Traditionally, as Pratt knew (and if she forgot, Gabe Torrey reminded her), the Rich McNeils of the world got their way by being in the men's club, by having the money to afford better lawyers, by buying elected officials to do their bidding and dirty work. Well, as Torrey had counseled her, she couldn't let that happen on her watch, nosiree. It wasn't going to be business as usual in San Francisco, not while she was District Attorney. That's why she'd been elected, to shake up the status quo, to ring in a new age.
She had to make the message crystal clear that her office saw through Rich McNeil's transparent grab for more income, more money that he didn't even need. Pratt had to be the people's protector here, and this was her chance to show the traditional power structure that the old way wasn't going to work. More than a landlord-tenant dispute, this had to be, by her lights, true white-collar crime, the kind that was too often tolerated in American society – and she had committed herself to punish it.
So the city and county of San Francisco brought criminal charges against Rich McNeil – grand theft, perjury, conspiracy to commit fraud. If it went to jury trial, and if he was convicted on all counts, Rich McNeil could be facing four years in state prison.
It was not the retirement he'd dreamed of.
Hardy was just turning from the window, intending to throw a couple of rounds of darts, when the telephone rang on his desk. 'Dismas Hardy.'
'Dismas?' the voice said. 'What the hell kind of name is Dismas?'
'It's the name my parents gave me, the good thief on Calvary. Who is this?'
The good thief. That's great. Dismas. Dash Logan here. Sorry it's taken so long to get back at you. I've been busy as a one-legged man in an ass-kicking contest.'
Hardy bit back a sarcastic reply. 'I won't take much of your time, then. As I mentioned in my messages, I'm representing Rich McNeil and I thought we could-'
A short, barking laugh interrupted him.
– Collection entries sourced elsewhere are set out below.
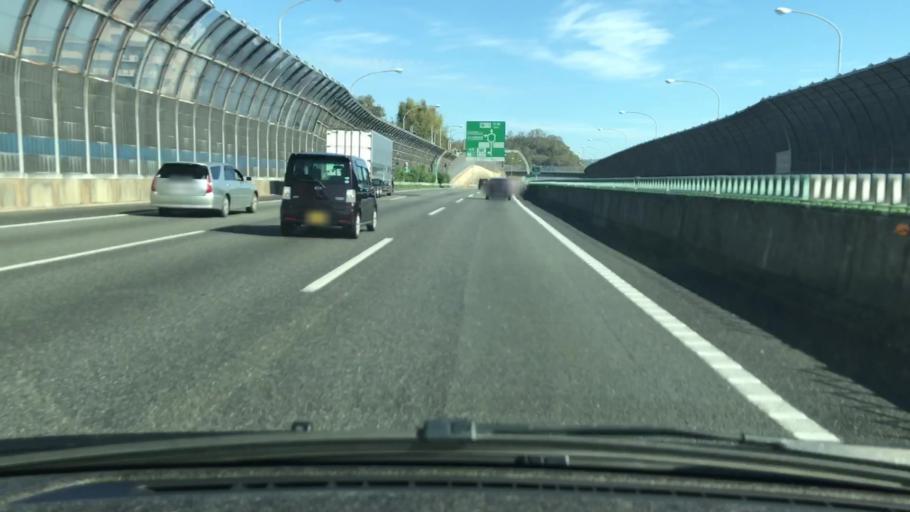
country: JP
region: Osaka
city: Takatsuki
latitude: 34.8508
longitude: 135.5822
From the falsely hale sound on the phone, Hardy formed the impression that Logan might already have downed a cocktail or two. 'Oh, sorry,' the voice said, 'somebody said something.' There were unmistakable bar noises in the background, Ricky Martin and the La Vida Loca. 'So you're with McNeil?'
'And his fifteen witnesses,' Hardy replied.
'To what?' Another disconnected laugh. Clearly Logan was following another conversation – or something – going on in front of him. 'On me, on me. Jerry, you let him pay I'll break your arm-'
'Look,' Hardy interrupted, 'if this isn't a good time…'
'No. It's fine, fine. I'm just down here at Jupiter. You know the place?'
Hardy did and said so. A few blocks south of the Hall of Justice, the bar was kind of the up-tempo version of Lou the Greek's. Great fast food, loud music, bartenders with personality – a major hangout of the law crowd, serious drinker division.
'You free? 'Cause I'm here a while. Meeting a client.' The voice shifted, another focus. 'Yeah, you're talking to the duck. I heard it.' Back to the phone. 'So? Hardy? What do you say? Come on down, I'll buy you a drink.'
'I've got clients too, Mr Logan. Some other time, maybe. But I'd really like to talk with you.'
'Anytime, anytime. You thinking you want to settle?'
'Actually, we're talking more about a cross-complaint.'
This really seemed to strike Logan as funny. 'Get out! For what?'
'That's one of the things I thought we'd discuss.'
'That'll be a short talk.'
'Maybe. Maybe not.'
Hardy heard ice tinkling in his ear. He felt a pulse in his temple. This kind of posturing could go on forever, and he wasn't up to it today. 'Mr Logan,' he began, but again the voice cut him off.